Cole Dixon picture Cole Dixon · Aug 20, 2016

I have the answer to your question.

After searching the internet for the answer to this, I never found precisely what I was looking for. So, my colleagues and I decided to experiment using the system with the Youtube comments.

First of all, we sorted what we believed to be popular videos into one section, average videos into another, and less popular into the last. There were 200 videos in each section, and after days of examining we started to notice a pattern. We found that you were right about the three things required, but we also dove a little deeper and found an additional variable.

The Youtube comment system depends on four things:

1) Time it was posted,

2) Like/dislike ratio of a comment,

3) Number of replies,

4) And, believe it or not, WHO posted it.

The average like/dislike ratio of every public comment you've ever posted builds into it, as (what we predicted) they believe that those with low like/dislike ratios would post comments that many people do not like or simply disagree with.

There is an algorithm to it, and it is quite simpler than you might think. Basically there are these things that we called "module points," and you get a certain one based on these four factors. First, here's the things you need to know about module point conversion with TWO of the factors:

  • For the like/dislike ratio on the comment, multiply that number by ten.

  • For the amount of replies (NOT from the original poster) that the comment has, there are two module points.

These are the two basic factors that tell the amount of module points the comment has.

For example, if a comment had 27 likes and 8 dislikes, then the ratio would be 3.375. Multiplying by 10, you would then have 33.75 module points. Using the next factor, amount of replies, let's say this comment has 4 direct replies to it. Multiplying 2 by 4, we get 8. This is the part where you add 8 onto the accumulative module points, giving you a total of 41.75 module points.

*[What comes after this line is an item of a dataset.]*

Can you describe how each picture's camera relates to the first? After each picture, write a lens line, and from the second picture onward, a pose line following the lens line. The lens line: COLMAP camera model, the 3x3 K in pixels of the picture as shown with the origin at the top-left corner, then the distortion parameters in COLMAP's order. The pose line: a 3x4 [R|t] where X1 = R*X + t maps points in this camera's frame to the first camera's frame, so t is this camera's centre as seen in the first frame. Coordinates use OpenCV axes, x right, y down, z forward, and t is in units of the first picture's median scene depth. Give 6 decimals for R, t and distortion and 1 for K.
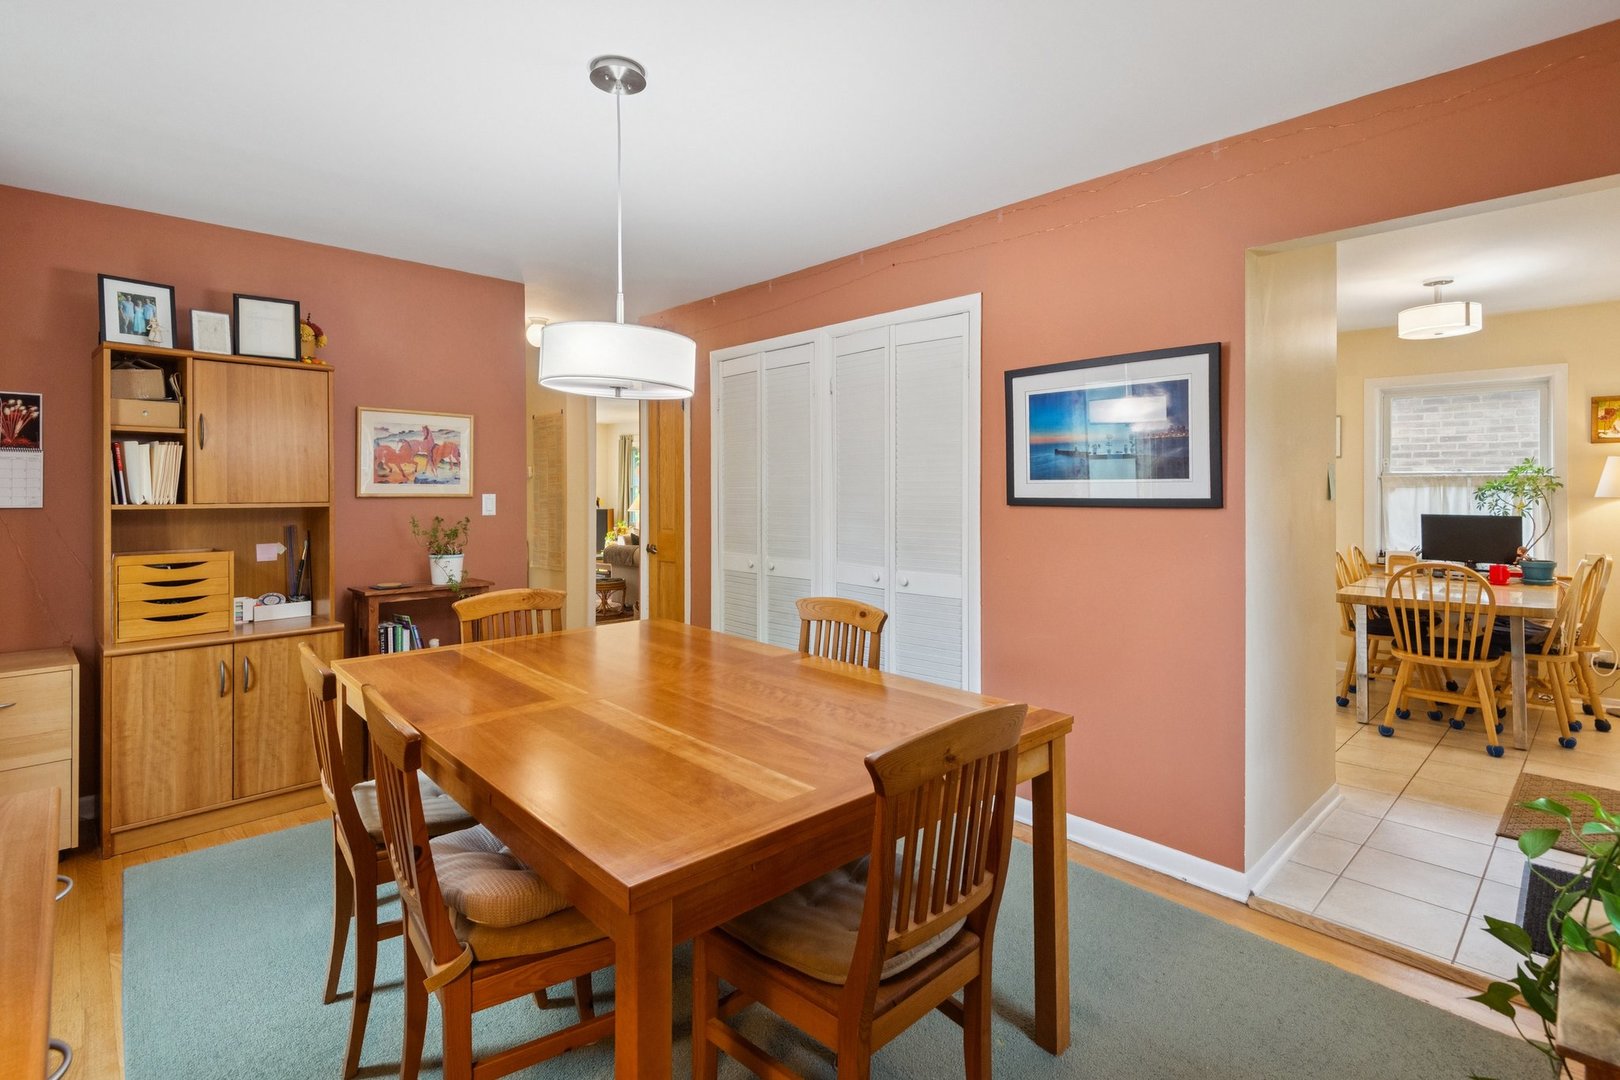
lens RADIAL K [[762.0, 0, 805.3], [0, 762.0, 489.9], [0, 0, 1]] dist [-0.021298, 0.000092]
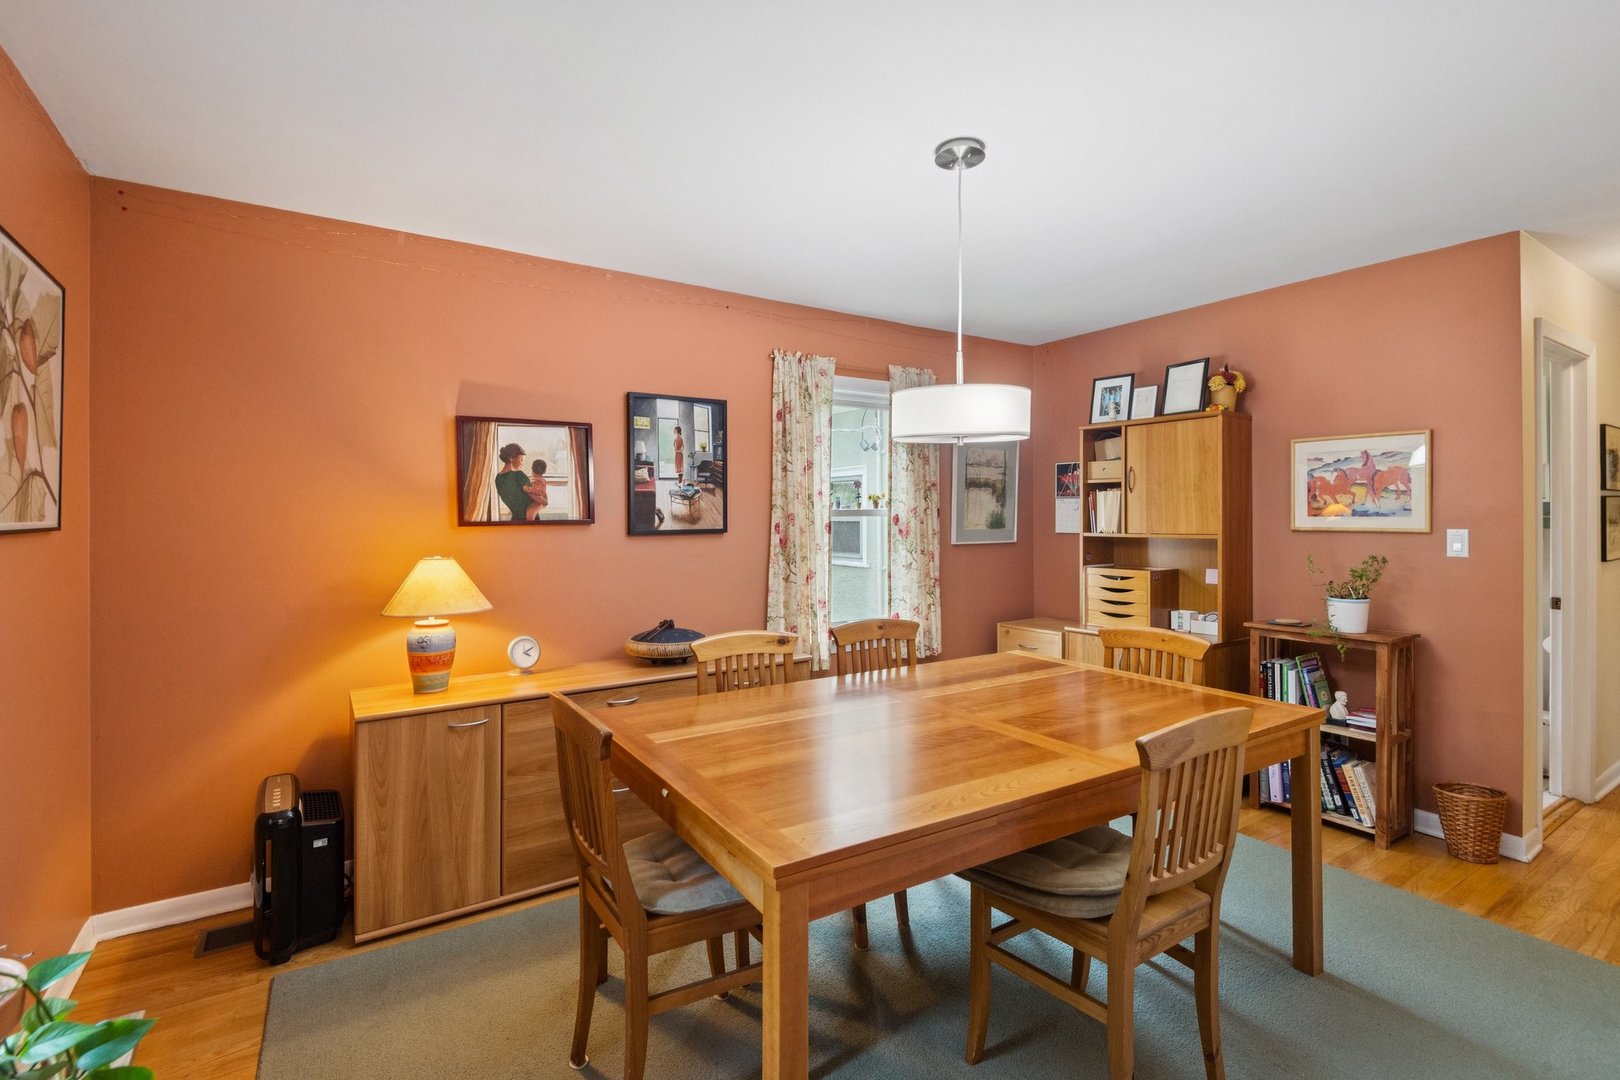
lens RADIAL K [[740.8, 0, 809.3], [0, 740.8, 491.9], [0, 0, 1]] dist [0.001406, -0.000023]
pose [[-0.169238, -0.031470, -0.985073, 0.512647], [0.006289, 0.999435, -0.033010, -0.013609], [0.985555, -0.011782, -0.168945, 0.571648]]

But we're not done here; this is where it gets tricky.

Using the average like/dislike ratio of a person's total comments that they've ever posted publicly, we found that the formula added onto the accumulative module points is this:

C = MP(R/3) + (MP/10)

where C = Comment Position Variable; MP = Module Points; R = Person's total like/dislike ratio

Trust me, we spend DAYS just on this part, which was probably the most frustrating. Even though the 3 and the 10 within this equation seem random and unnecessary, so far all of the comments we tested this equation on passed the test, but did not pass the test when those two variables were removed. After this equation is done, it gives you a number that we named to be the Position Variable.

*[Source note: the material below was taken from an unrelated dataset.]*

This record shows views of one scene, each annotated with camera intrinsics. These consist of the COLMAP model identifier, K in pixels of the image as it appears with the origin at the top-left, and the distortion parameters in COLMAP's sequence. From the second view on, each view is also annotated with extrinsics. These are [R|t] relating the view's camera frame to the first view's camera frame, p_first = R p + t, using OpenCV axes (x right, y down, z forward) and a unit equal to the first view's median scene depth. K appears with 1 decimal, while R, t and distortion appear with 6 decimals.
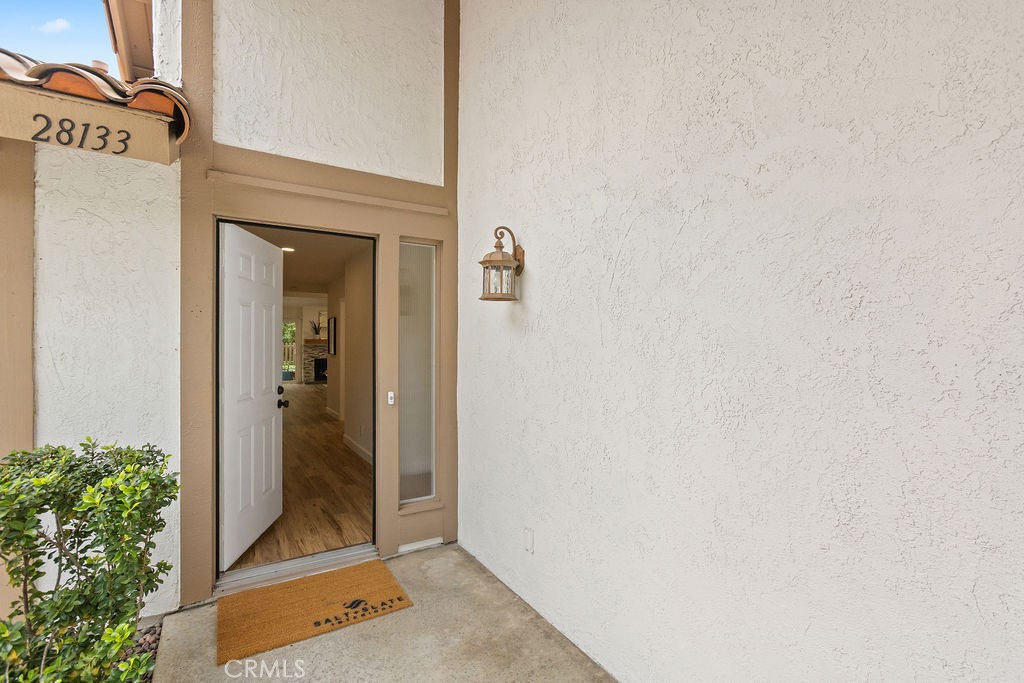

However, we are not even done yet, we still haven't talked about time.

I was actually quite surprised that this part didn't take as long as I expected, but it sure was a pain doing this equation every single time for every comment we tested. At first, when testing it, we figured that the time was just there to break the barrier if 2 comments had equal Position Variables.

In fact, I almost called it a wrap on the experiment when this happened, but upon further inspection, we found out there was more to do. We found that some of the comments outranked each other that had the same Position Variable, but the timing seemed to be random! After a few days of inspection, here is where the final result comes in:

There is yet ANOTHER equation that we must find before applying the 4th variable. Using another separate equation, here's what our algebraic deductions came down to:

X = 1/3(S/10 + A) x [absolute value of](A - 3S)

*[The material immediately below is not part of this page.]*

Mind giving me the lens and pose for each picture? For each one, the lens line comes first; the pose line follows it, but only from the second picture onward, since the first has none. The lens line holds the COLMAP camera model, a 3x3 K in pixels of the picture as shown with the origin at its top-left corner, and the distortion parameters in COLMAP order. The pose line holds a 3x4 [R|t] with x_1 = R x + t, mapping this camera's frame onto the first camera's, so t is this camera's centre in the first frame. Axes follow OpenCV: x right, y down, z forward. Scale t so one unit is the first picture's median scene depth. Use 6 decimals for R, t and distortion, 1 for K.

where X = Timing Variable; S = How long ago the video was posted in minutes; A = How long ago the comment was posted in minutes

I wish I was making this up, but unfortunately this is how complicated the system is. There are mathematical reasons behind the other variables, but they are far too complex to explain, it will probably take up atleast three paragraphs worth of explaining. We tested this equation on more than 150 comments, all of them checked out to be true.

Once you find X, which is what we called the Timing Variable, all you have to do from here is apply it to this equation:

N = X(C/4 + 1)

where X = Timing Variable; C = Positioning Variable

N is the answer to all your problems.

This is the final equation, the final answer. The simple conclusion: the higher N, the higher up the comment is.

Note: Special thanks to my colleagues: David Mattison, Josh Williams, Diego Mendieta, Steven Orsette, and Kyle Shropshire. I could have never found out this without them and the work they put into this.